Artikel ini ditulis oleh Indro Tjahjono, Pengamat Politik.
Dugaan bahwa aliran dana dari oligarki minyak goreng (migor) yang digunakan untuk membiayai kegiataan penundaan pemilu sulit dibuktikan secara hukum.
Tapi melalui analisis logis deskriptis dan diagnostik, hal itu bisa dijelaskan. Syaratnya kita harus menetapkan statement dulu bahwa Indonesia “lebih tepat disebut negara kekuasaan (machtstaat) daripada negara hukum (rechtstaat)“.
Bukti yang nyata bahwa kita bukan negara hukum adalah bagaimana polisi menangani kasus pembegalan di Lombok Barat.
Bagaimana bisa “korban begal dijadikan tersangka”, walau seharusnya dalam tahap penyelidikan bisa dijadikan saksi.
Kedua, adalah pernyataan Menko Polhukam Mahfud MD yang mengatakan bahwa semua produk hukum bisa diubah kecuali Kitab Suci.
Pada masa Suharto, semua orang tidak percaya bahwa KKN (korupsi, kolusi, dan nepotisme) benar-benar ada sampai Dorojatun Kuncoroyakti dalam
meraih gelar doktornya (Ph.D.) pada tahun 1980 menulis disertasi berjudul “Political Economy: The Case on Indonesia under the New Order, 1966-1980”.
Pembuktian ini diperkuat oleh buku “Indonesia: The Rise of Capital” yang ditulis Richard Robinson.
Pada masa Presiden Susilo Bambang Yudhoyono (SBY) siapa yang percaya praktek KKN masih berjalan.
Tetapi pikiran publik itu terhenti setelah George Aditjondro menerbitkan buku “Membongkar Gurita Cikeas: Di Balik Skandal Bank Century”.
Isi-isi buku itu sebenarnya hanya memperkuat adanya sisi gelap di balik kekuasaan.
Seperti juga yang diuraikan dalam buku “The Dark Side of Power: The Dark Triad in Opportunistic Decision” karangan Márcia Figueredo D’Souza dan Gerlando Augusto Sampaio Franco.
Tidak ada pemimpin yang suci walau dipilih oleh orang-orang suci. Apalagi jika seorang pengusaha sekaligus juga mendapat posisi sebagai penguasa.
Karena itu tugas pemimpin di samping menjadi pemimpin adalah mengatasi sisi gelap dari kekuasaan itu.
Hal itu disarankan oleh buku berjudul “Overcoming the Dark Side of Leadership: How to Become an Effective Leader by Confronting Potential Failures” yang ditulis Gary L Mcintosh & Samuel d Rima.
Sisi-sisi gelap kekuasaan inilah yang membuat penguasa tidak mengajak pendukungnya yang kritis dalam pemerintahan, baik relawan maupun aktivis.
Yang terlibat dalam pemerintah adalah orang-orang yang bisa diajak dan menolerir permainan kotor di balik kekuasaan presiden.

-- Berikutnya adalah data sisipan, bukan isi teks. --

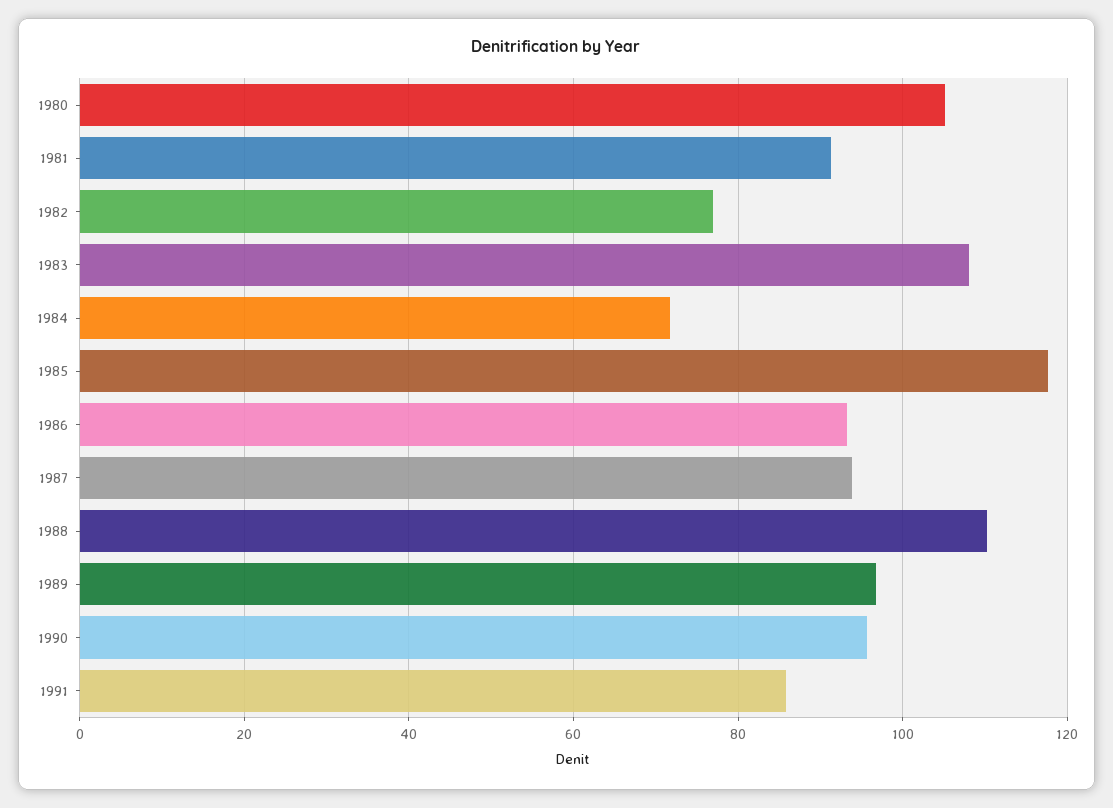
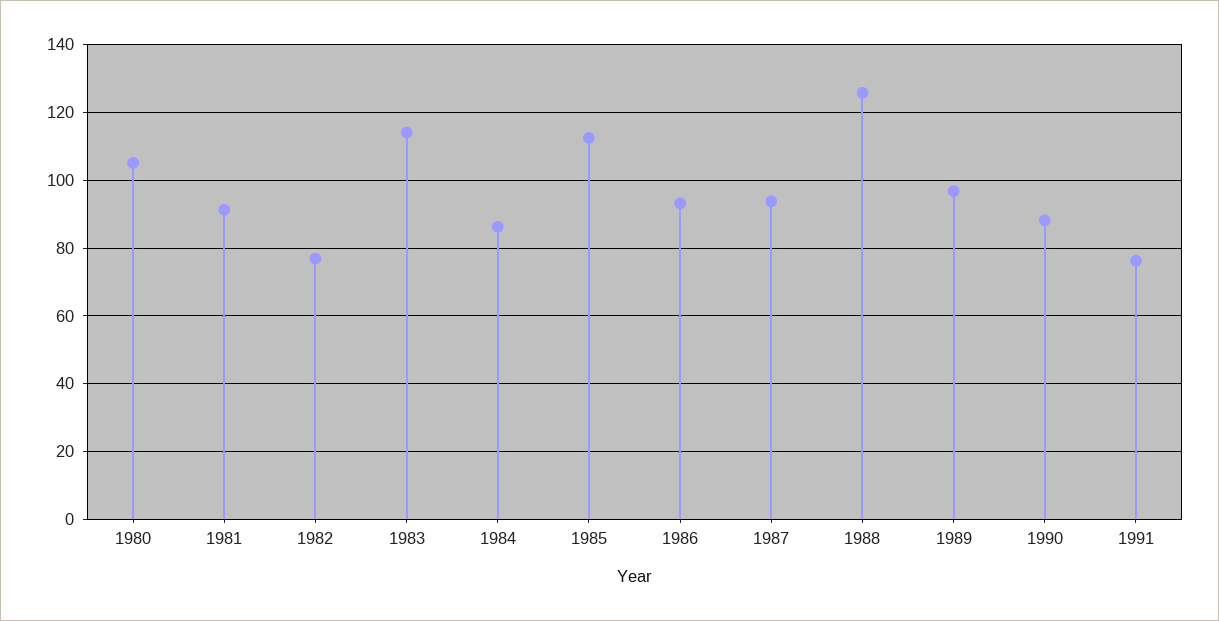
  {
    "1980": 106,
    "1981": 92,
    "1982": 76,
-   "1983": 108,
+   "1983": 114,
-   "1984": 72,
+   "1984": 86,
-   "1985": 118,
+   "1985": 112,
    "1986": 94,
    "1987": 94,
-   "1988": 110,
+   "1988": 126,
    "1989": 96,
-   "1990": 96,
+   "1990": 88,
-   "1991": 86
+   "1991": 76
  }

Pernyataan Masinton anggota DPR dari Fraksi PDIP yang menuduh bahwa keuntungan dari ekspor minyak goreng digunakan untuk membiayai upaya penundaan pemilu, dalam konteks “the darkside of power“, itu persoalan kecil.
Kalau kasus Bank Century sepenuhnya benar, ini merupakan megaskandal yang lebih sofistikasi, apalagi yang dirampok adalah uang negara.

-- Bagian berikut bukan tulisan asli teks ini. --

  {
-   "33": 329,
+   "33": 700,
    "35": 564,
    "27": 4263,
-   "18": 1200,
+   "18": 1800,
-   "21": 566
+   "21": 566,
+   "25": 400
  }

Kalau yang dilakukan oleh mafia minyak goreng adalah menyisihkan keuntungan dari perdagangan publik.
Walau kelangkaan dan naiknya harga minyak goreng, menurut hukum ekonomi kinetik, memberi beban kepada rakyat yang nilainya sama dengan keuntungan yang diterima para mafia minyak goreng.